Consider the smooth fiber bundle $$F\to E \xrightarrow{\pi}B.$$ The vertical bundle $\mathcal{V}\subset TE$ is uniquely defined to be the kernel of $d\pi$. By choosing some Riemannian metric $g$ on $E$, we can also define a horizontal bundle $\mathcal{H}\subset TE$ as the $g$-orthogonal complement of $\mathcal{V}$, i.e. $$\mathcal{H}=\mathcal{V}^{\perp}=(\ker d\pi)^{\perp}.$$ Then the tangent bundle of $E$ decomposes as $TE=\mathcal{V}\oplus \mathcal{H}$.
Is it true that $\mathcal{H}$ and $TB$ are isomorphic vector bundles?
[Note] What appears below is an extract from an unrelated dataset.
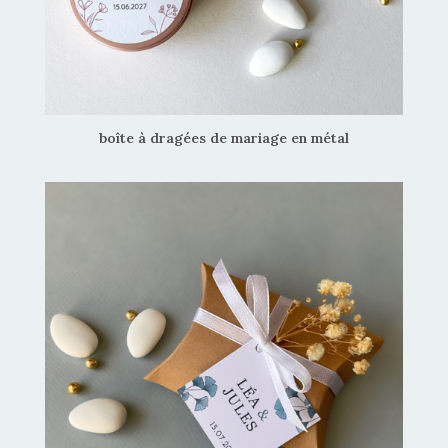
boîte à dragées de mariage en métal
Here is my idea for trying to prove it:
Pointwise, $d\pi_p:\mathcal{H}_p\to T_{\pi(p)}B$ is an isomorphism of vector spaces since $\pi$ is a submersion (i.e. $d\pi$ is a surjective linear map) and the restriction of $d\pi_p$ to $\mathcal{H}_p$ is injective by construction: $\mathcal{H}_p\cong T_pE/\ker(d\pi_p)$. Thus, in one direction, we have the vector bundle morphism $(\pi:E\to B,\;d\pi:\mathcal{H}\to TB)$ induced by $\pi$. For the inverse morphism, let $\varphi:B\to E$ be a global section of $\pi$ and define the vector bundle morphism $(\varphi:B\to E,\;(d\pi)^{-1}:TB\to\mathcal{H})$.
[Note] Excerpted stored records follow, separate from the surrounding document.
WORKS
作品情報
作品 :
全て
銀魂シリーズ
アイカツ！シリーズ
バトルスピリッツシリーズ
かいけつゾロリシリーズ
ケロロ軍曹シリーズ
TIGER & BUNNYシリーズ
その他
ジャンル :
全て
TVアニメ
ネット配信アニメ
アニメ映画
Does this work? My concern is that there may not exist a global section $\varphi$ of $\pi$.
Thanks for your help.
I see two issues. First, $\mathcal{H}$ and $TB$ are bundles over different manifolds, so they can't be isomorphic as stated. Second, as you noted, many bundles have no global sections. For example, the Hopf bundles $S^1\rightarrow S^3\rightarrow S^2$ does not.
What is true, however, is that $\pi^\ast(TB)$ is isomorphic to $\mathcal{H}$.
To see this, first recall that $\pi^\ast(TB) = \{(e,v_p)\in E\times TB: \pi(e) = p\}$. Here, I am thinking of $TB =\{v_p: p\in B, v\in T_p B\}$ The projection map $\pi_1: \pi^\ast(TB)\rightarrow E$ is the projection on to the first factor.
To see this, consider the map $f:\mathcal{H}\rightarrow \pi^\ast(TB)$ given as follows. For $v\in \mathcal{H}_e\subseteq T_e E$, we define $f(v) = (e, d \pi_e v)$.
First note that $f(v)\in \pi^\ast(TB)$ because $d\pi_e v \in T_{\pi(e)} B$. Clearly $f$ is smooth.
The map $f$ also commutes with projections. That is $\pi = \pi_1\circ f$. This follows because $\pi_1(f(v)) = e = \pi(v)$ for $v\in\mathcal{H})_e$.
The inverse is given by $f^{-1}(e,v_p) = (d\pi_e)^{-1} v_p$, where I am thinking of $d\pi_e$ as an isomorphism $\mathcal{H}_e\cong T_{\pi(e)}B$.